>>>>>
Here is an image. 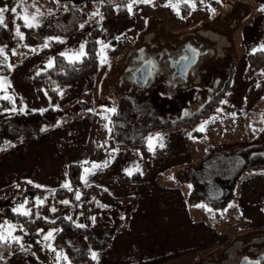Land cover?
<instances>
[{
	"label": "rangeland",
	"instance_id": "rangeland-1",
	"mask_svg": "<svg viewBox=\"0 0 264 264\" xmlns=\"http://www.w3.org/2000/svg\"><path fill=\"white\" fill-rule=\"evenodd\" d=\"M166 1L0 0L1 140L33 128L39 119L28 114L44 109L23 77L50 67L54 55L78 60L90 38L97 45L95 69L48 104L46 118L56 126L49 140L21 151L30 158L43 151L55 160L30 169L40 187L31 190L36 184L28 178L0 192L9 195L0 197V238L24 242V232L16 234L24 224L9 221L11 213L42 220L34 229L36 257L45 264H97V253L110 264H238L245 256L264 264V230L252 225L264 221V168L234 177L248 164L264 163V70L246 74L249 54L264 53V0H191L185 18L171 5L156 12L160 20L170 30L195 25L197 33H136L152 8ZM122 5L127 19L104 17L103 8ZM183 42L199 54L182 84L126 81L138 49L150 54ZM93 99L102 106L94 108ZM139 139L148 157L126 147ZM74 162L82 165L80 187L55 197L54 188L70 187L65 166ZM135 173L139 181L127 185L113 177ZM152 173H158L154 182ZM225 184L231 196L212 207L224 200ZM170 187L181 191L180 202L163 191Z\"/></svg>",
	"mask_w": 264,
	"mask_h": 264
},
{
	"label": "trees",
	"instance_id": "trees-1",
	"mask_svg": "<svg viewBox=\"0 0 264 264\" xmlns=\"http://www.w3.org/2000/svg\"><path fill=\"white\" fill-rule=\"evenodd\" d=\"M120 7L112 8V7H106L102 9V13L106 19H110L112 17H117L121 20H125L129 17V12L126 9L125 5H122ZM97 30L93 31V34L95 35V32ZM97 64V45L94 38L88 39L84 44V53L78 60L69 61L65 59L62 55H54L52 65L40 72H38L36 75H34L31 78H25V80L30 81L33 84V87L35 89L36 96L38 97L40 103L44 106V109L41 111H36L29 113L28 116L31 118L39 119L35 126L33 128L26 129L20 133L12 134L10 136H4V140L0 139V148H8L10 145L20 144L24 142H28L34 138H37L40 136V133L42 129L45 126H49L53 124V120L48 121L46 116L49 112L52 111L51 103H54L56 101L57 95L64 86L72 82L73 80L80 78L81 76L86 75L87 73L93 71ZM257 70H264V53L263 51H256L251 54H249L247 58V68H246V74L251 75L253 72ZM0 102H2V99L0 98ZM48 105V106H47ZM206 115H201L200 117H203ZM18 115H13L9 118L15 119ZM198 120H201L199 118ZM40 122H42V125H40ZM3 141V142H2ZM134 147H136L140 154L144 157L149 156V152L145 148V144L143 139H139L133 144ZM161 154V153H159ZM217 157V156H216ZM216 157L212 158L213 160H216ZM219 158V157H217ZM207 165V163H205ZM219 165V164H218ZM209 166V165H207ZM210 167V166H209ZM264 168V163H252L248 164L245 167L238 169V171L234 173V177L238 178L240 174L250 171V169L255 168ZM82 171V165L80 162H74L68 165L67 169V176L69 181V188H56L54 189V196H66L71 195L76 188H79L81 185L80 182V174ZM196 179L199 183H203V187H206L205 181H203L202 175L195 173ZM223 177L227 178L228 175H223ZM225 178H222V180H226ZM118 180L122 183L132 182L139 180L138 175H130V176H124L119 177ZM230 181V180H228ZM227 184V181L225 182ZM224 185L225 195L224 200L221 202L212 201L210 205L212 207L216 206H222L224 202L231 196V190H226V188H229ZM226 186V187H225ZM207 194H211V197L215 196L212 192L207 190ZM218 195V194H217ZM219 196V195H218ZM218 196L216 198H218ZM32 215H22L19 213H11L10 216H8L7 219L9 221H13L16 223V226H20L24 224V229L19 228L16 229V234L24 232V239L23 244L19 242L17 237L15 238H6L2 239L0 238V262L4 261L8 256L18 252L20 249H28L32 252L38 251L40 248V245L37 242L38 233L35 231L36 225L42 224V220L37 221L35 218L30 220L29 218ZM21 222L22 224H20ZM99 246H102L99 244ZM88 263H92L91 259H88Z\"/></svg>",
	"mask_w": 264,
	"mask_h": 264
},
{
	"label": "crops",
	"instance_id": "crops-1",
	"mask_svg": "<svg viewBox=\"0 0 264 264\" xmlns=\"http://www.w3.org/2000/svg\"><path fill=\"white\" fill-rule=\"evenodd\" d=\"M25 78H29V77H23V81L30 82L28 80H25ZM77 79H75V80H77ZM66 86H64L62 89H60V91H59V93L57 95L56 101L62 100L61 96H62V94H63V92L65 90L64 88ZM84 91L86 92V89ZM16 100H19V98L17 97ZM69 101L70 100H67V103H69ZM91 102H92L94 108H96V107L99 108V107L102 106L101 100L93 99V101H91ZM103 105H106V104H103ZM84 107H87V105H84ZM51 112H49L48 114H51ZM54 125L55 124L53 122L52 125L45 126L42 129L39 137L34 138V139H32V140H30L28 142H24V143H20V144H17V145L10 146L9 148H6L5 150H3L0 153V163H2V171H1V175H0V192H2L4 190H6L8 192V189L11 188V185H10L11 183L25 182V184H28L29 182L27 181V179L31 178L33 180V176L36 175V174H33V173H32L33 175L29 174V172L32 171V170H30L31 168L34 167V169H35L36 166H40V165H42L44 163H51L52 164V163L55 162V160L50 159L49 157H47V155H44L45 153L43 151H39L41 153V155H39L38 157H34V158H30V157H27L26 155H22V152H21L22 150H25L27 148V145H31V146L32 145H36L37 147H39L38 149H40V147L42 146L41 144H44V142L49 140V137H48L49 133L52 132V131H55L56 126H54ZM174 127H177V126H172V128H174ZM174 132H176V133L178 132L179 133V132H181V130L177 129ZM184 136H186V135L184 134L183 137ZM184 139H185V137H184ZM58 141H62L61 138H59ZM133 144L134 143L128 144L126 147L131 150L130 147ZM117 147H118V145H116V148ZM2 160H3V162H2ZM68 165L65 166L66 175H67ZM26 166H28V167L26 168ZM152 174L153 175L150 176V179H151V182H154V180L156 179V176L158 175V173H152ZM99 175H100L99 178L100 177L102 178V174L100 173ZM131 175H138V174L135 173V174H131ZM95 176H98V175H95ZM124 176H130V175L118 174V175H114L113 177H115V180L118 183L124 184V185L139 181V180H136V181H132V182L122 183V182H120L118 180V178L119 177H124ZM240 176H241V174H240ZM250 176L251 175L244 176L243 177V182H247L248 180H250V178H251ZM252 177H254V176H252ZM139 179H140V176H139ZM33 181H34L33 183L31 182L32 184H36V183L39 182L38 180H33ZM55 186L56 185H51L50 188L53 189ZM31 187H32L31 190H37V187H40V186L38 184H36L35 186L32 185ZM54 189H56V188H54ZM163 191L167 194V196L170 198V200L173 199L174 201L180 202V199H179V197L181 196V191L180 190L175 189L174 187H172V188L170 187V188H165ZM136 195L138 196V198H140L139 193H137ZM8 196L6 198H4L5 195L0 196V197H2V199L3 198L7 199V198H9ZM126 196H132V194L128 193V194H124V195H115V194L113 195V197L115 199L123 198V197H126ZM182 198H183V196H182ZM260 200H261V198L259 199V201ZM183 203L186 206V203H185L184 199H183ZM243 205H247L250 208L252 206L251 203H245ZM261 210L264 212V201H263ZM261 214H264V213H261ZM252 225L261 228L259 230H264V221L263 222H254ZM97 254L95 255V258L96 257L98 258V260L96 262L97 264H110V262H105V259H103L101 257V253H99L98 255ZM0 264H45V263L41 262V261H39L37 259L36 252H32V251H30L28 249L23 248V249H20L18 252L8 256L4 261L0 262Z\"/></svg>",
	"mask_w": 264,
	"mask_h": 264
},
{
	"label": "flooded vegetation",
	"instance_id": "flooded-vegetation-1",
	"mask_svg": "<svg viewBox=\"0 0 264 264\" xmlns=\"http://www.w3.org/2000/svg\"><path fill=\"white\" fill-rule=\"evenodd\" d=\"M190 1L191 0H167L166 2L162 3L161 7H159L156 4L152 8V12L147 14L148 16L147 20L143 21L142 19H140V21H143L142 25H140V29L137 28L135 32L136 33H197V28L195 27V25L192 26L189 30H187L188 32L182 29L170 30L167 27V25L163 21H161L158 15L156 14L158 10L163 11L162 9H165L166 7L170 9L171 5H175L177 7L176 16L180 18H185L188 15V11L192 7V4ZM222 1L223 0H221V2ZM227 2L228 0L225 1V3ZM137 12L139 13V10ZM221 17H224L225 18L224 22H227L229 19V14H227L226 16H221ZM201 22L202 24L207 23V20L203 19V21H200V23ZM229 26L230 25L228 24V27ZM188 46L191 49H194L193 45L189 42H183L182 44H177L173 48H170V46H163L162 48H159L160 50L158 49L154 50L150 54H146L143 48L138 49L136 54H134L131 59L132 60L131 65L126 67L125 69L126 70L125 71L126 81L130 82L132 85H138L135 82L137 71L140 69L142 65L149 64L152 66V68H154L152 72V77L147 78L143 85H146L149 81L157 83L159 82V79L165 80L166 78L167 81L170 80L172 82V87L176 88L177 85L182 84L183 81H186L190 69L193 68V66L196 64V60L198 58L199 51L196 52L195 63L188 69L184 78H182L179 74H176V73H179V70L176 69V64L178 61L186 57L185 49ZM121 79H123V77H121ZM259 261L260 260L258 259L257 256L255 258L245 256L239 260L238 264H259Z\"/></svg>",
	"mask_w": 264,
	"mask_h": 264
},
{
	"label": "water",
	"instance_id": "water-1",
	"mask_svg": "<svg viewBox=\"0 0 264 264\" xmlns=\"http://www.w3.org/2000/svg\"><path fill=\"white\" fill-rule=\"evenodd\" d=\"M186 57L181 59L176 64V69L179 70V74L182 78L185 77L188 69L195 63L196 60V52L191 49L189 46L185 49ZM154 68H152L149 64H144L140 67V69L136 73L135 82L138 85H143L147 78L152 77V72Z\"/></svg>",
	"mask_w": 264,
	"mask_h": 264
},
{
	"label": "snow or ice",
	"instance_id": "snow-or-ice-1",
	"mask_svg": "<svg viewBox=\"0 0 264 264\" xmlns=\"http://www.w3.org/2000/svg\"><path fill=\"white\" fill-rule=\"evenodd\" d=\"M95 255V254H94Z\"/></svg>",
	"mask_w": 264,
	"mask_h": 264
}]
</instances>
<<<<<
>>>>>
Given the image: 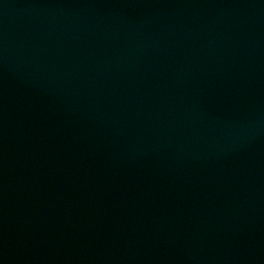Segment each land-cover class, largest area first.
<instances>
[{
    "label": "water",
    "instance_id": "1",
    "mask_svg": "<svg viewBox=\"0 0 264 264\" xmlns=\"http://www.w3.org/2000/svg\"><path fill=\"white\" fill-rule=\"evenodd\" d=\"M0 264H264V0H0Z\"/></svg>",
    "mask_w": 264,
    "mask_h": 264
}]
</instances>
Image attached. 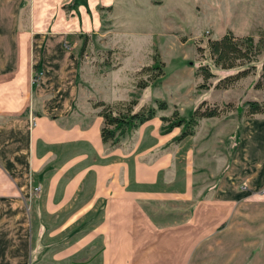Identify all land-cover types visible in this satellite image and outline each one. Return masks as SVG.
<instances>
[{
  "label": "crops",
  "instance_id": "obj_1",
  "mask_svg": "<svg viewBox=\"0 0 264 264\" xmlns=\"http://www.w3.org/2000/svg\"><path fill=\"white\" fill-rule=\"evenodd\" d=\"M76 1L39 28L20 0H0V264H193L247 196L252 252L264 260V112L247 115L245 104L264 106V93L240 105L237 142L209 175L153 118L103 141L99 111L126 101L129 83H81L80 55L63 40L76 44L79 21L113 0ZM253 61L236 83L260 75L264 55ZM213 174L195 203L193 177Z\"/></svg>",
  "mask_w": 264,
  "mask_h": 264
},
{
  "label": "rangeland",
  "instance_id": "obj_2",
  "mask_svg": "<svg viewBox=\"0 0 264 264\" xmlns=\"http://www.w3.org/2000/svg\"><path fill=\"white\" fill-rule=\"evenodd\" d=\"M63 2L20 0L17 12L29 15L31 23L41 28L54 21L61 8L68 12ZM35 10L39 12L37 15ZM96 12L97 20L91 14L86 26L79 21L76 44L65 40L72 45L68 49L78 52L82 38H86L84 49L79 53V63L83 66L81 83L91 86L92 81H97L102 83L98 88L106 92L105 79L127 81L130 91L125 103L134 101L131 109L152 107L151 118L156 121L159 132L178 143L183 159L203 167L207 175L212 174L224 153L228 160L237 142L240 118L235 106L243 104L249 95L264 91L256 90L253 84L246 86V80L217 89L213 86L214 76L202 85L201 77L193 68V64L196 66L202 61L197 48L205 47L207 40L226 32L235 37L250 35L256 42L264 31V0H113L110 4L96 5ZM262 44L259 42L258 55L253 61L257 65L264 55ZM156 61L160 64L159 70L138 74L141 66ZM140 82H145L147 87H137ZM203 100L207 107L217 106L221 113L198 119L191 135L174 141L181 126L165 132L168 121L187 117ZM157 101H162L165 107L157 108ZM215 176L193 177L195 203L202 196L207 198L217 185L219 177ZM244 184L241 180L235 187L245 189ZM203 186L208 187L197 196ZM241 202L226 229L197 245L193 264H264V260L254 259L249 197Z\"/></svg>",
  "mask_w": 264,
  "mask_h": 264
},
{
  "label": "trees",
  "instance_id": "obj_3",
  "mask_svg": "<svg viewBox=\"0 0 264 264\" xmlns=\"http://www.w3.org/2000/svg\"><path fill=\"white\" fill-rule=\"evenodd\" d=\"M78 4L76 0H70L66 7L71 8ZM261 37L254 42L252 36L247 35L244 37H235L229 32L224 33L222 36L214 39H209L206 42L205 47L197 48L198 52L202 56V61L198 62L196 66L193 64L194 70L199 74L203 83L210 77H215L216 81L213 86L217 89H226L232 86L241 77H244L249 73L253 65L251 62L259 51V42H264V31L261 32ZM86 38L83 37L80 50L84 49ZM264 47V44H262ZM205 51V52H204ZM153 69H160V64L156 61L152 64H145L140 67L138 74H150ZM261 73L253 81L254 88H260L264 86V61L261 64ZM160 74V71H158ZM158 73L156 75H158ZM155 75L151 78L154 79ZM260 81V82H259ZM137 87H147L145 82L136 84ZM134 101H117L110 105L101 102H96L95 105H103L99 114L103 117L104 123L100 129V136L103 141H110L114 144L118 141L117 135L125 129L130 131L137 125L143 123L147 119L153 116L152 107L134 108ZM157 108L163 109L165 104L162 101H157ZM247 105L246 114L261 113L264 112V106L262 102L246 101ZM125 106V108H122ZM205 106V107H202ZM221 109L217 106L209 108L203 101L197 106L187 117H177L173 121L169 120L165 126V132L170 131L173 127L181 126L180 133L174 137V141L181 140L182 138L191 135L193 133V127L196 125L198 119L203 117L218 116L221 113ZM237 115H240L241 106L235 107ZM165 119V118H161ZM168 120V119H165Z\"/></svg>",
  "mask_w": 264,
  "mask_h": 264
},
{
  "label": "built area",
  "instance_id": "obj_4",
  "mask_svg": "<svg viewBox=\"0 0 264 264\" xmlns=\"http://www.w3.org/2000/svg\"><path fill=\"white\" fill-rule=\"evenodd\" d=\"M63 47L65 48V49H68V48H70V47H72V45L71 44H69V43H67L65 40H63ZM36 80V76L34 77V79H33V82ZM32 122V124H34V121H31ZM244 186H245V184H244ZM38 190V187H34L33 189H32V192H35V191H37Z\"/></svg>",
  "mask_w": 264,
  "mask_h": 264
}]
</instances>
<<<<<
Return every line of the material above that contains the string "vegetation".

In response —
	"label": "flooded vegetation",
	"instance_id": "flooded-vegetation-1",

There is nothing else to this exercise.